Graham was halfway to the entrance when he turned and ran backwards so he could see me.
“How much?” he yelled, still back-peddling.
I stuck my head all the way out the window and hollered, “Whatever you have left!”
Graham disappeared through the doorway.
I leaned my neck against the driver’s side headrest and smiled. I thought about how Graham wanted this night to go well and how much he wanted to be grown-up. I thought about my own first date and my father’s violent reaction to the mix-up that night. And about what it must have been like for Dad to go out with a girl the very first time. I don’t know this for certain, have no way of being sure, but my father’s first date was probably with my mother. They grew up on the same street just a few houses from each other, but didn’t have much in common in those early days. He liked boxing. Fighters were his heroes. Sliding on big gloves and throwing punches was an escape from his family, falling apart from the sins of his father. She liked reading. Dickens was her hero. Devouring books was her getaway to places far from the Pennsylvania steel town street where she was born. But there must have been something that brought them together. His smile? Her eyes? They could have walked together to the local ice cream shop where all the teenagers hung out. They probably didn’t kiss, but they most certainly thought about it. And when she returned home I’m sure my mother’s father asked about Dad. How did he treat you? How did he behave? Did he use his manners? But it undoubtedly was quite a different story for my father. I’m confident his dad – a reticent and detached man - had no idea that his son was out on his first date. I’m sure he wasn’t concerned that my father had forgotten to tell him where he was going, how he was getting home, or what time that would be. And Dad’s father certainly wouldn’t have been willing or available to sneak his son a few extra pennies to pay for the miscalculated cost of a chocolate sundae.
Many years ago, my father’s father threw a stone in the water and the ripples continue to reverberate, creating little waves against the shores of my life. Dad’s memories and my own, our individual stories of being a father and a son, are part of an everlasting continuum that both shines in the open sun and hides in the darkness behind the moon. Some are buried in the ground, quieted by dirt and earth, and the inevitable silencer – time. But others radiate, like heat off ancestral pavement, linked by DNA, shaping my life and the lives of my sons in ways I may never fully understand.

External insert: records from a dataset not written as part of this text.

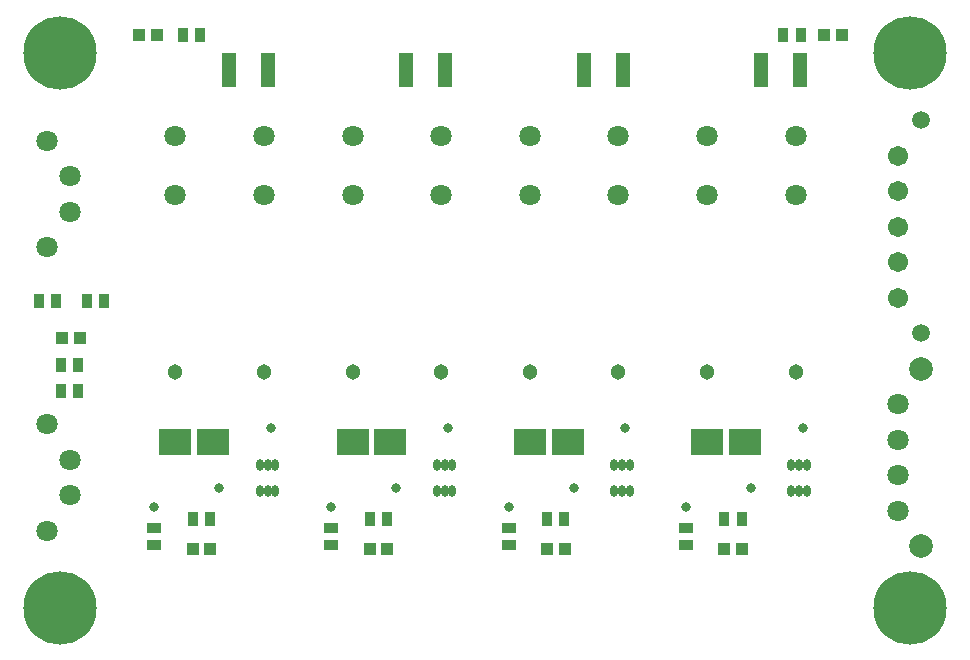
<source format=gts>
G04*
G04 #@! TF.GenerationSoftware,Altium Limited,Altium Designer,18.1.9 (240)*
G04*
G04 Layer_Color=8388736*
%FSLAX25Y25*%
%MOIN*%
G70*
G01*
G75*
%ADD22O,0.02375X0.03950*%
%ADD23R,0.03753X0.04737*%
%ADD24R,0.05131X0.11824*%
%ADD25R,0.04737X0.03753*%
%ADD26R,0.03950X0.03950*%
%ADD27R,0.10642X0.09068*%
%ADD28C,0.06706*%
%ADD29C,0.07099*%
%ADD30C,0.05131*%
%ADD31C,0.24422*%
%ADD32C,0.05918*%
%ADD33C,0.03162*%
%ADD34C,0.07887*%
D22*
X200591Y54724D02*
D03*
X203150D02*
D03*
X205709D02*
D03*
X200591Y63386D02*
D03*
X203150D02*
D03*
X205709D02*
D03*
X264764D02*
D03*
X262205D02*
D03*
X259646D02*
D03*
X264764Y54724D02*
D03*
X262205D02*
D03*
X259646D02*
D03*
X146653Y63386D02*
D03*
X144095D02*
D03*
X141535D02*
D03*
X146653Y54724D02*
D03*
X144095D02*
D03*
X141535D02*
D03*
X87598Y63386D02*
D03*
X85039D02*
D03*
X82480D02*
D03*
X87598Y54724D02*
D03*
X85039D02*
D03*
X82480D02*
D03*
D23*
X30413Y118110D02*
D03*
X24705D02*
D03*
X14469D02*
D03*
X8760D02*
D03*
X243012Y45276D02*
D03*
X237303D02*
D03*
X183957D02*
D03*
X178248D02*
D03*
X124901D02*
D03*
X119193D02*
D03*
X65846D02*
D03*
X60138D02*
D03*
X16284Y88082D02*
D03*
X21993D02*
D03*
X16284Y96645D02*
D03*
X21993D02*
D03*
X256988Y206693D02*
D03*
X262697D02*
D03*
X62500D02*
D03*
X56791D02*
D03*
D24*
X249410Y194882D02*
D03*
X262402D02*
D03*
X190354D02*
D03*
X203346D02*
D03*
X131299D02*
D03*
X144291D02*
D03*
X72244D02*
D03*
X85236D02*
D03*
D25*
X224409Y42224D02*
D03*
Y36516D02*
D03*
X165354D02*
D03*
Y42224D02*
D03*
X106299Y36516D02*
D03*
Y42224D02*
D03*
X47244D02*
D03*
Y36516D02*
D03*
D26*
X16587Y105503D02*
D03*
X22493D02*
D03*
X270669Y206693D02*
D03*
X276575D02*
D03*
X48228D02*
D03*
X42323D02*
D03*
X237205Y35433D02*
D03*
X243110D02*
D03*
X178150D02*
D03*
X184055D02*
D03*
X119095D02*
D03*
X125000D02*
D03*
X60039D02*
D03*
X65945D02*
D03*
D27*
X244094Y70866D02*
D03*
X231496D02*
D03*
X185039D02*
D03*
X172441D02*
D03*
X125984D02*
D03*
X113386D02*
D03*
X66929D02*
D03*
X54331D02*
D03*
D28*
X295276Y119095D02*
D03*
Y130905D02*
D03*
Y142717D02*
D03*
Y154528D02*
D03*
Y166339D02*
D03*
D29*
Y48031D02*
D03*
Y59842D02*
D03*
Y71653D02*
D03*
Y83465D02*
D03*
X231496Y153347D02*
D03*
Y173031D02*
D03*
X261024D02*
D03*
Y153347D02*
D03*
X172441D02*
D03*
Y173031D02*
D03*
X201969D02*
D03*
Y153347D02*
D03*
X113386D02*
D03*
Y173031D02*
D03*
X142913D02*
D03*
Y153347D02*
D03*
X54331D02*
D03*
Y173031D02*
D03*
X83858D02*
D03*
Y153347D02*
D03*
X19331Y65059D02*
D03*
Y53248D02*
D03*
Y159547D02*
D03*
Y147736D02*
D03*
X11614Y76870D02*
D03*
Y41437D02*
D03*
Y171358D02*
D03*
Y135925D02*
D03*
D30*
X261024Y94291D02*
D03*
X231496D02*
D03*
X201969D02*
D03*
X172441D02*
D03*
X142913D02*
D03*
X113386D02*
D03*
X83858D02*
D03*
X54331D02*
D03*
D31*
X299213Y15748D02*
D03*
X15748Y200787D02*
D03*
X299213D02*
D03*
X15748Y15748D02*
D03*
D32*
X302992Y107283D02*
D03*
Y178150D02*
D03*
D33*
X47244Y49213D02*
D03*
X106299D02*
D03*
X165354D02*
D03*
X246063Y55709D02*
D03*
X187008D02*
D03*
X127953D02*
D03*
X68898D02*
D03*
X224410Y49213D02*
D03*
X86221Y75590D02*
D03*
X145276D02*
D03*
X204331D02*
D03*
X263386D02*
D03*
D34*
X302992Y36220D02*
D03*
Y95276D02*
D03*
M02*

</source>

When Graham and his girl came out through the restaurant door, the sun was painting a thin red line across the western horizon and the evening remained warm. It was the kind of balmy night that had me wishing for a convertible or a big front porch where I could sleep in a chaise lounge until morning. Graham was smiling and so was she, a good sign that the night had been rescued. This would be the memory I’d want to evoke for every one of the summers of my past, if I could only make it so.